Mine is awesome. Littlest bro and sis are planning to visit me. Bro is hoping to move here (AMAZING, Progressive, great music-filled, young-person-filled area) and I know he'll love it. Anything is better than the conservative, elderly, polluted south. Sis is needing an escape and I miss her dearly. I hope they visit before I head down to s. America!

6. Bike Tour.
Planning takes forever. If I'm headed to Law School next fall...well....right before I enroll is the ONLY chance for freedom-based goals to be fulfilled. So, I'm doing a bike tour of some historical region of the U.S. or Canada. Thinking a month and a half of cycling. And possibly by myself. AND I'm shaving my head. Cliche? Sure. But something I've always wanted to do. Why? Freedom. From sexual desirability. From beauty pressures. From mainstream culture. From myself. And, when the hell else will I ever get the chance to do this again? As a lawyer? Hayl naw! So I gotta do what I can while I still can.

Sunday, June 1, 2008

Self-Awareness can be a curse

I have come to realize that my smile: is a complex expression; happiness, sadness, manipulation of others. I resent and embrace that my primary source of power in this society has to do with my looks.

I have come to realize that when I talk: I still haven't shut down the voice in my head that tells me I'm stupid. It delays what I have to say and sends me offtrack more than it should at my age. I am intimidated by what I perceive others to think.

I have come to realize that if I get emotionally attached to someone: That kind of investment doesn't go away.

I have come to realize that I need: artistic expression combined with at least the feeling I'm making a difference.

I have come to realize that I lost: my need to make everyone think the way I do. I have a lot more respect for differences of opinions than I ever had. I am nonetheless extremely radical and opinionated and happily discuss my point of view with respectful friends.

I have come to realize that I hate it when: people only act in their self interest. I am too big hearted to understand how people can be totally self-serving. I hate feeling like I have no back up plan. I am not comfortable with taking great risks.

I have come to realize that if I'm drunk: I can be mean. Anger is a common denominator in my life for good and bad. I try not to get drunk.

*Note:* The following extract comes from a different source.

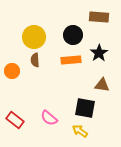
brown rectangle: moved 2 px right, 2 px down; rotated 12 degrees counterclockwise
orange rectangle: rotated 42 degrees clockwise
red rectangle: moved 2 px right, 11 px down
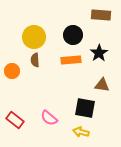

I have come to realize that marriage: is a way to force heteronormativity down women's throats at a young age and the wedding culture makes me want to vomit. I reject the religious institution
it was born out of and resent the lack of equality set out by those backing hetero marriages....i.e., it ain't for me. If gay marriage becomes legal, I might consider joining the club.

I have come to realize that work: is so much better if you feel like you're making a difference and can see the big picture.

I have come to realize that I will always be: able to see the problem for what it is; figuring out the solutions will be a tougher matter. Also, I need to be around people. Solitude is not my favorite pastime.

I have come to realize that I like: surrounding myself with other independent, thinking women.

I have come to realize that the last time I cried was: when my lover told me he may be moving away. I am happy for him, but I fear losing him again. When will I feel strong enough to handle it?

I have come to realize that when I wake up in the morning: I enjoy doing the dishes, laundry and ironing. I am a morning person apparently. Or I just need to be in a vegetative state to enjoy mundane tasks.

I have come to realize that today I will: Try to balance living in the present with a fear and anticipation of what may come.

I have come to realize that tonight I will: be in the arms of the man I love, and that those times are always limited and should be cherished when they can be.

I have come to realize that tomorrow: I have a list of things I really need to figure out...but probably won't.

I have come to realize that I really want: a life fully lived, with a partner and a healthy sense of indepence.

I have come to realize that my favorite place in the world is: travel with good friends.

I have come to realize that I'm most thankful for: knowing the everything that happens is meant to be and I just have to have faith in myself and learn to be fully appreciated.